Offen lassen wollen die Verbände allerdings die Möglichkeit, ihre Pokalwettbewerbe zu einem späteren Zeitpunkt auszutragen – dies gilt im Fall von Württemberg sowohl für die WFV-Pokal-Runde als auch für die Bezirkspokalwettbewerbe. „Hier können individuelle Lösungen mit den wenigen im Pokal verbliebenen Vereinen gesucht werden“, heißt es in der Pressemitteilung.
Die Meisterschaftssaison 2019/20 soll dagegen nach dem Willen des WFV wie auch der badischen Verbände vorbei sein und die Saison – was auch mit Blick auf die Wechselfrist, die damit unberührt bliebe, wichtig ist – am 30. Juni enden. Dass durch eine Entscheidung für Aufsteiger und gegen Absteiger die meisten Ligen in der kommenden Saison mehr Mannschaften haben, ist den Verbänden bewusst. In der Spielzeit 2020/21 soll es einen verschärften Abstieg geben, schreibt der WFV. „Das erscheint vertretbar.“
Am Freitag steht eine Beiratssitzung des WFV an, bis 20. Mai will der Verbandsvorstand entscheiden, ob man den jetzt vorgelegten Antrag weiterverfolgt. Bis dahin wollen die Verbände aber auch noch die Meinung ihrer Vereine hören. Das letzte Wort haben dann die Delegierten beim außerordentlichen Verbandstag am 20. Juni. „Mir ist bewusst, dass sich viele Vereine eine frühere verbindliche Entscheidung wünschen. Aber es ist uns wichtiger, dass auch die Delegierten eines außerordentlichen Verbandstages durch ihr Votum unsere Haltung bestätigen“, so WFV-Präsident Matthias Schröck.

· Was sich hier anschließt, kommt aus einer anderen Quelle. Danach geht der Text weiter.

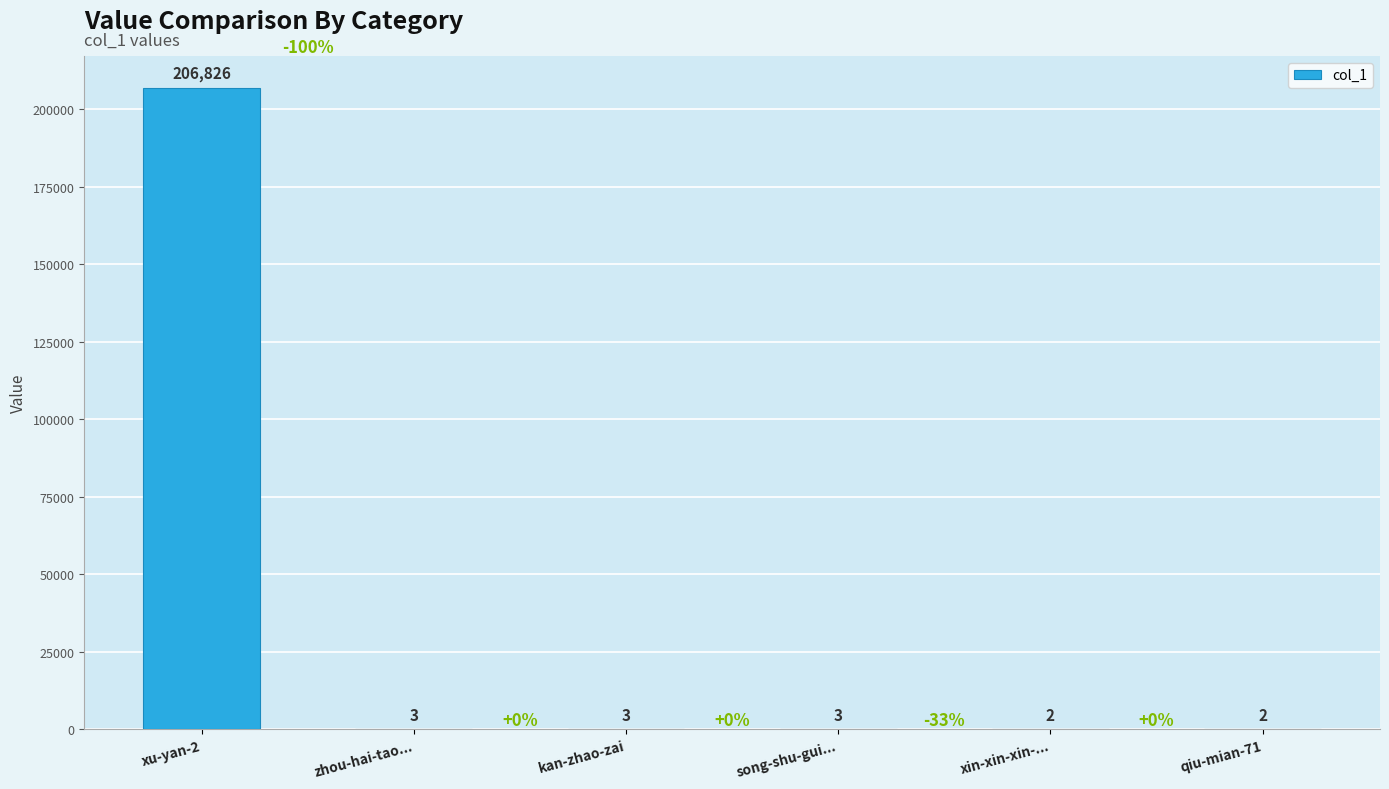

Which has a higher value, kan-zhao-zai or xu-yan-2?

xu-yan-2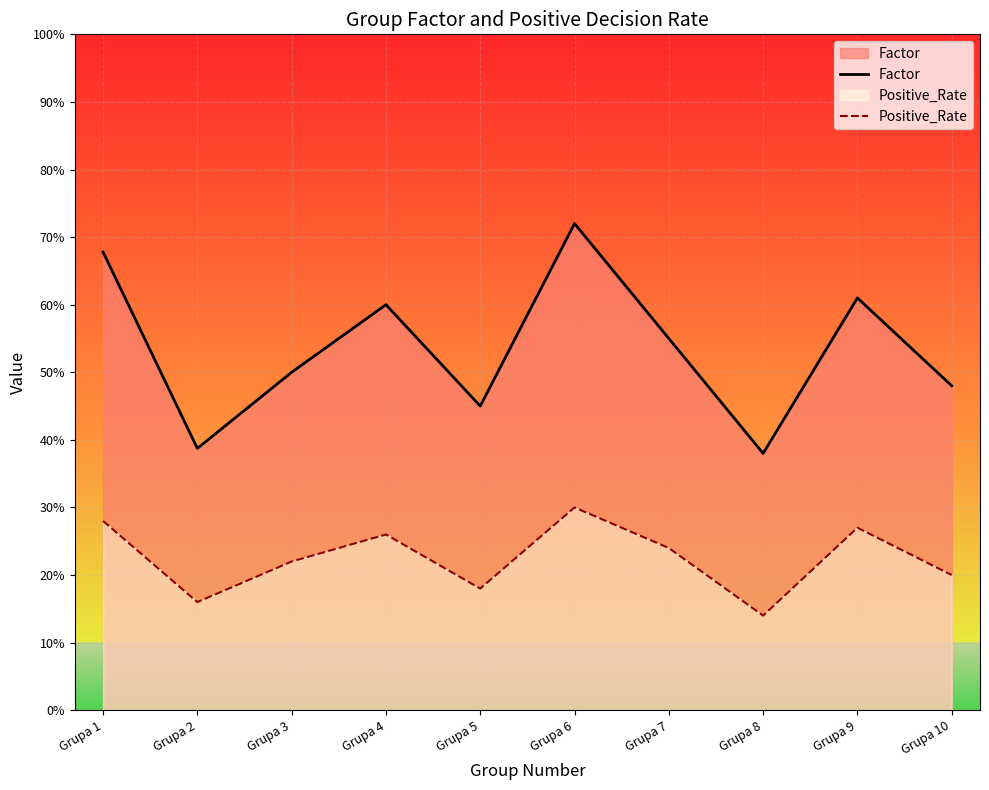

At Grupa 5, list the series in order from smallest to largest.

Positive_Rate, Factor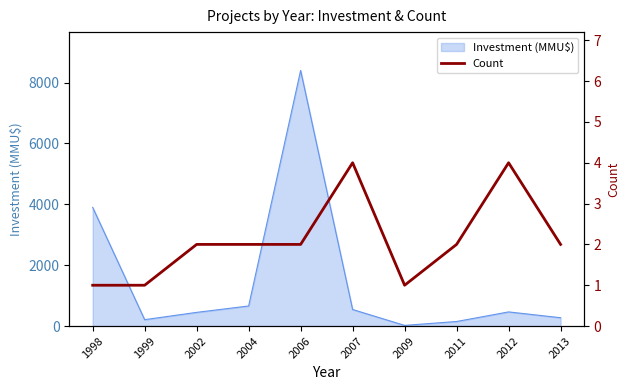

What is the highest value of the Investment (MMU$) series?

8400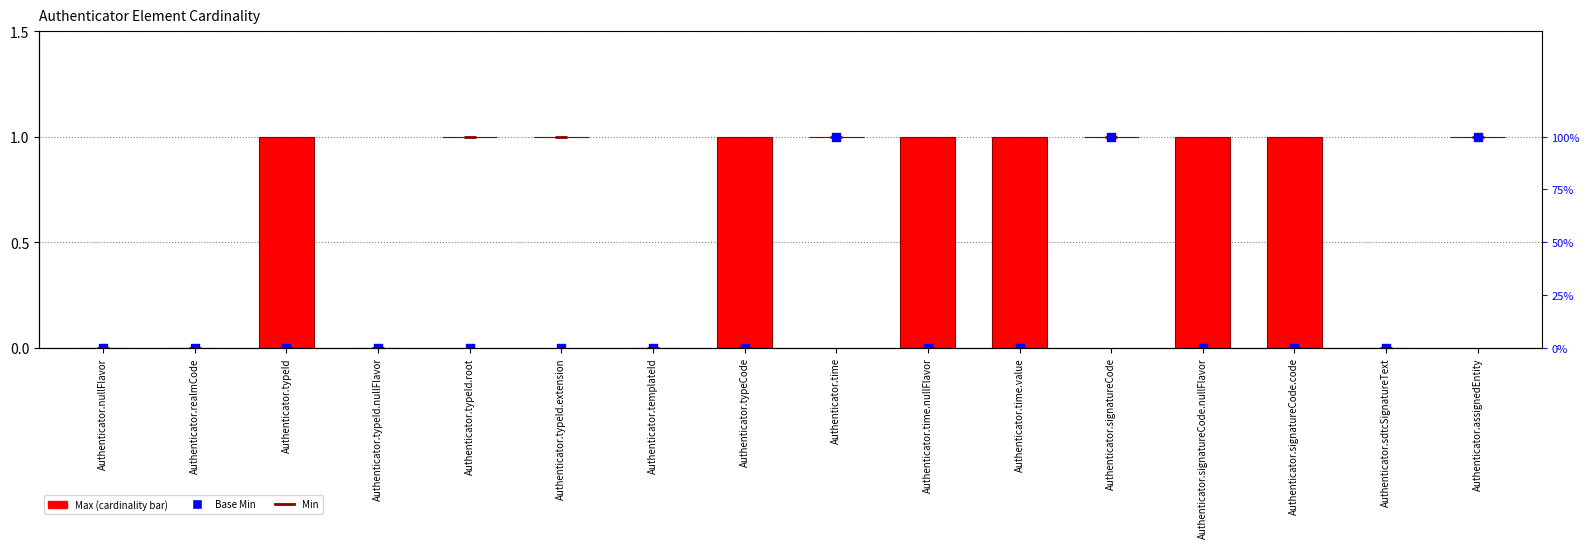

What are all the series names shown in the legend?

Max, Base Min, Min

Alternativlos ist der Vorschlag für ein Saisonende zum 30. Juni aber nicht. „Im Rahmen der Beschlussfassung soll auch die Möglichkeit bestehen, alternativ für eine Saisonfortsetzung ab 1. September zu stimmen“, schreibt der WFV. Diese Alternative, wie vom Bayerischen Fußballverband beschlossen, haben Schöck und seine badischen Kollegen in den vergangenen Wochen ebenfalls geprüft. Sie haben dabei aber erhebliche rechtliche Bedenken, sehen sportliche Risiken und die Gefahr von Wettbewerbsverzerrung. Die bessere Löung ist für sie der Schlussstrich zum 30. Juni.